What Is Token Attribution?

Token attribution measures which input tokens had the most influence on the model's prediction. It answers the question: "Which parts of my input mattered most for this output?"

For example, if your prompt is "The capital of France is" and the model predicts "Paris," attribution will show that "France" and "capital" had the highest influence on that prediction.

How to Use the Attribution Panel

The attribution panel is in the Investigation Panel at the bottom of the dashboard, under the "Token Attribution" tab.

Step-by-Step

  1. Run an analysis first: Click "Analyze" on a prompt so the model has made a prediction.
  2. Choose an attribution method:
    • Integrated Gradients: More accurate but slower. Computes attribution by gradually "building up" the input and measuring how each token contributes along the way.
    • Simple Gradient: Faster but less precise. Takes a single gradient measurement to estimate token importance.
  3. Choose a target token (optional): By default, attribution is computed for the model's top prediction. You can select a different token from the top-5 predictions dropdown to see which input tokens would drive that alternative prediction.
  4. Click "Compute Attribution".

Reading the Results

The results have two visualizations:

  • Color-coded token chips: Your input tokens are displayed as colored boxes.
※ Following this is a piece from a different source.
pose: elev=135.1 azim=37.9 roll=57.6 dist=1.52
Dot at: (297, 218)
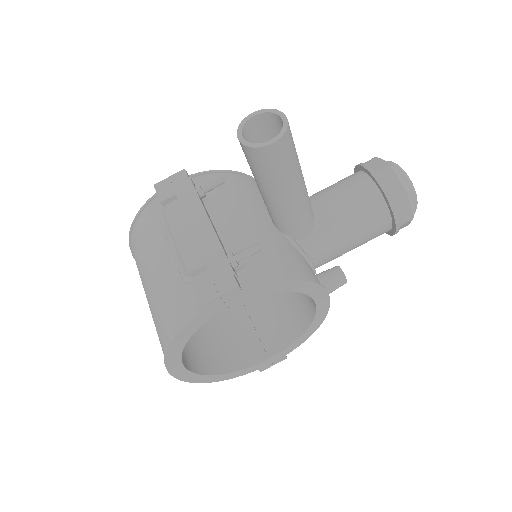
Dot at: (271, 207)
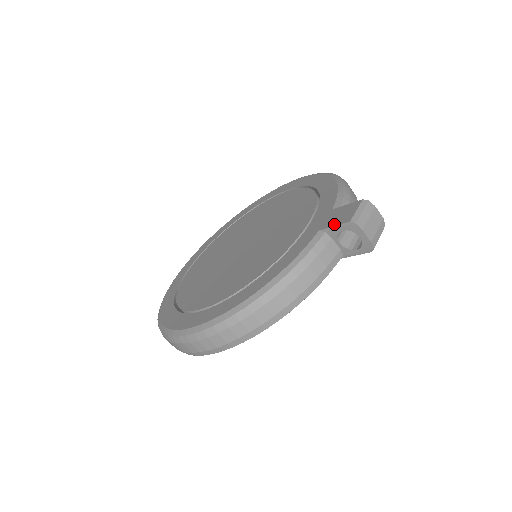
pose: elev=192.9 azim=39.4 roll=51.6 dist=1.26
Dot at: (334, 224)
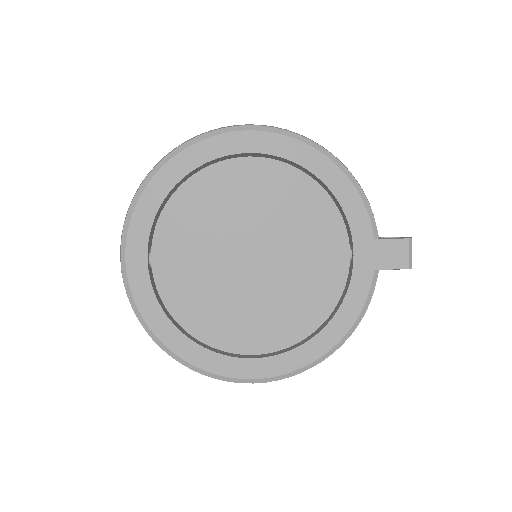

Darker blue = higher influence. Hover over any chip to see the exact attribution score.
  • Horizontal bar chart: Shows the same information as bars, with attribution scores labeled. Longer bars = more influential tokens.
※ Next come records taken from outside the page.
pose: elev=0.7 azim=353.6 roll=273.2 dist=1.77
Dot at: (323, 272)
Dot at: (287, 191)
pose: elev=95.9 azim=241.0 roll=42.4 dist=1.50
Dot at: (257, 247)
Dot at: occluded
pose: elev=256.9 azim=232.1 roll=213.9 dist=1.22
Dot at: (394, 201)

What Attribution Scores Mean

  • High score (near 1.0): This token was highly influential for the prediction. It strongly pushed the model toward the target token.
  • Low score (near 0.0): This token had little influence on this particular prediction.
  • Scores are normalized: The highest-influence token gets a score of 1.0, and others are scaled relative to it.

Tips

  • Compare attribution for different target tokens. You might find that different input tokens drive different predictions.
  • Try Integrated Gradients for the most reliable results, especially when you want to draw conclusions.
  • Short prompts give cleaner attribution results since there are fewer tokens to compare.
  • Function words (like "the" or "is") often have low attribution; content words (nouns, verbs) tend to have higher attribution.